A city comes alive in this book
IN Zagreb, Croatia, there is a Museum of Broken Relationships. It was established by two artists after their own relationship floundered. It struck a chord. The museum’s original exhibits were added to by the public, who donated objects with notes explaining their significance. The museum was a huge success, attracting up to 100,000 visitors a year. In fact, it was so successful that it went on a world tour and now has an imitator in Los Angeles.
In her acknowledgements at the end of this book, author Elizabeth Buchan mentions the Museum of Communism in Prague as her inspiration, rather than the museum in Zagreb, which seems a little surprising. But Communist Prague is the beating heart of this book and is the source of the broken promise that drives its protagonist, Laure, to establish her own Museum of Broken Promises in Paris.
The model for her Paris museum is clearly the one in Zagreb. Both house randomly donated articles. Unsurprisingly, these very personal items resonate with visitors – everyone, it seems, is a victim of broken promises. It is not unusual for visitors to break down in tears or for arguments to erupt and Laure is used to providing comfort and solace.
When the book opens she is happy with her (comparatively) quiet life. “Little else changed over a year, which was precisely what Laure craved. She wanted to look out at the same vista, open the same shutters and turn to inspect the glass cabinets in which were enshrined the disquiet of those who sought resolution.”
But then American journalist May arrives, anxious to make her name by writing a piece on the museum and its founder. And, of course, behind the question, “What made you want to establish the museum” lies the deeper issue of what in Laure’s past prompted her interest in broken promises. Laure is at first very guarded, but slowly May teases her story out of her. It starts in Prague.
Back in the mid 1980s, Laure was an au pair in Prague, working for Petr Kobes and his wife Eva. Prague is under grim, grey communist rule. And Petr Kobe is clearly a man of influence, which means that he must belong to the Communist Party. It is probable that he is a spy, despite his claim to be simply a businessman.

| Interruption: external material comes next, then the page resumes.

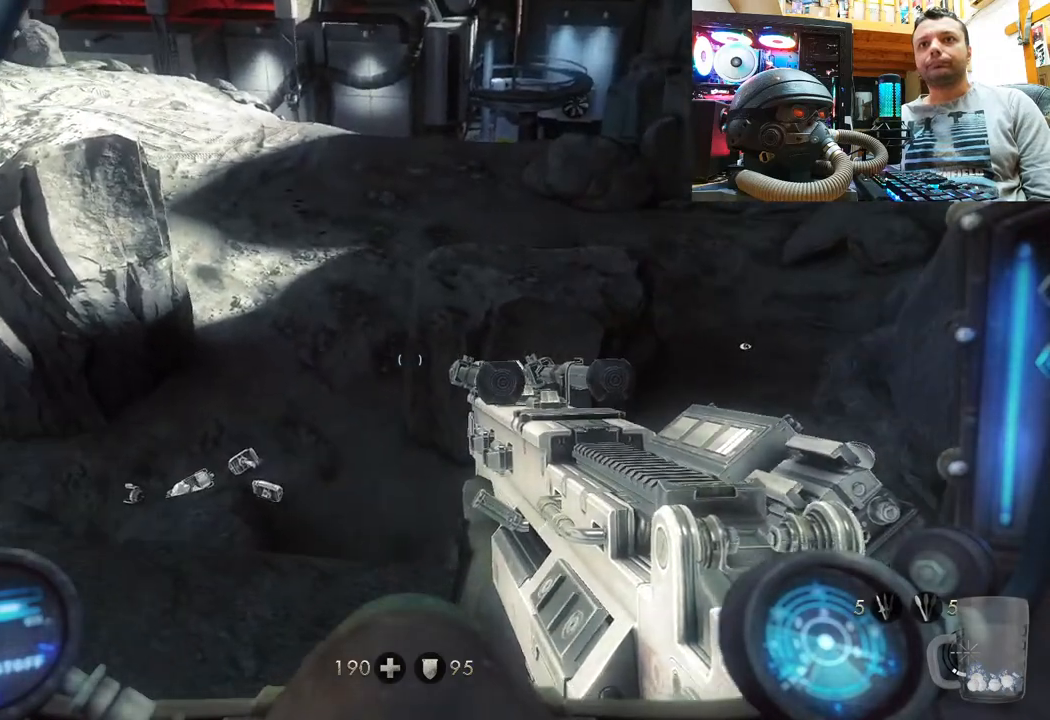
{"buttons": [], "left_stick": "center", "right_stick": "center", "events": [[217, "right_stick", "center"]]}
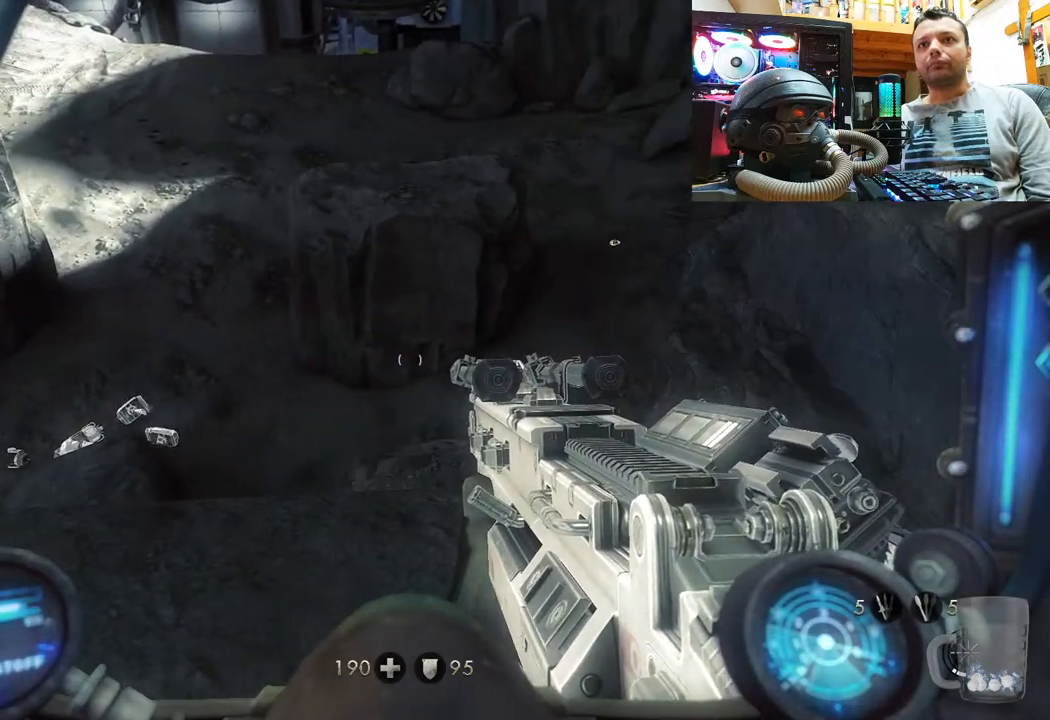
{"buttons": [], "left_stick": "center", "right_stick": "left", "events": [[217, "right_stick", "left"], [417, "right_stick", "center"], [500, "right_stick", "left"]]}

The scenes in Prague are one of this novel’s great strengths. Buchan very convincingly re-creates the claustrophobia of a city so tightly controlled that there are informers on every corner and in every cafe.
Laure is routinely followed, especially after she starts taking the Kobe’s two children to the puppet theatre and starts attending concerts by rock band Anatomie. Both are seen as subversive.
Laure becomes even more a “person of interest” when she falls in love and lust with Anatomie’s lead singer, Tomas. Her employer repeatedly warns her of the dangers of what she is doing. The puppet theatre emerges as the focal point of dissent and Anatomie’s concerts are watched with increasingly vigilant eyes until they are finally shut down.
Laure’s affair with Tomas rapidly develops into a full blown love story and this Buchan manages very competently and, in places, touchingly. What gives it an edge, however, is the ever-present threat of danger. Tomas and his friends, dissidents all, are very careful to stay just within the boundaries of what the authorities will tolerate. But they are living on borrowed time. When your every move is closely watched, there is a good chance you will make a fatal slip.
I very much liked the Prague sections of the book. Slightly less convincing, I found, were the scenes in contemporary Paris, despite Buchan’s attempts to give them authenticity. So too is the pushy American journalist who at times feels more like a plot device to unravel Laure’s past than a real flesh and blood character.
Despite these reservations. The Museum Of Broken Promises isa good read and Buchan writes well. But it is the Prague scenes that really bring the book to life, perhaps because they brought Laure to life too: “It was quite a story, her time in Prague. Full of love and fear and grief. But those three things were proof that she had been alive. Electrically so. Even the consequence, the on-going inner debate with conscience and recrimination, was a kind of proof.”